Lattice Location Effect of Ni50Mn36Sn14 Heusler Alloy

Abstract

The magnetic properties of Ni50Mn36Sn14 Heusler alloy with L21 structure (L21-NiMnSn HA) are investigated by using the Kaneyoshi approach (KA) within the effective field theory. Mn atoms have two different magnetic properties, and Sn atoms also have two different magnetic properties, according to the lattice location. The L21-NiMnSn HA and its components (Mn1, Mn2, Sn1, Sn2, and Ni) exhibit a second-order phase transition from the ferromagnetic phase to the paramagnetic phase at T C = 2.824. The magnetizations of the HA are obtained as Sn2 > Ni > Mn2 > L21-NiMnSn HA > Sn1 > Mn1 at T < T C. We suggest that the magnetizations of the HA decrease from that of its core atom to its corner atoms.

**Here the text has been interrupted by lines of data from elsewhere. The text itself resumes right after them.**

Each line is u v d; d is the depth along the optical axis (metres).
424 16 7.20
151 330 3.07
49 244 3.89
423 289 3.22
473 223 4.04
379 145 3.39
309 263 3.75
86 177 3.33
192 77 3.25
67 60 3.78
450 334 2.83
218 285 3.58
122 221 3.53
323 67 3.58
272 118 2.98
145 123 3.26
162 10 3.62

We refer to the different magnetization behavior of the Mn atoms and the Sn atoms of the HA as “lattice location effect (LLE)” because the magnetic difference of the Mn atoms and the Sn atoms of the HA results from their lattice location on the L21 structure. While the coercive fields are the same with each other, their remanence magnetizations are different. Our theoretical results of M(T) and M(H) of L21-NiMnSn HA are in quantitatively good agreement with some experimental results of NiMnSn alloys. Furthermore, the magnetization critical exponent is obtained. Its value is in good agreement with some experimental results and the mean field theory. This case indicates that the model exhibits a universal critical behavior.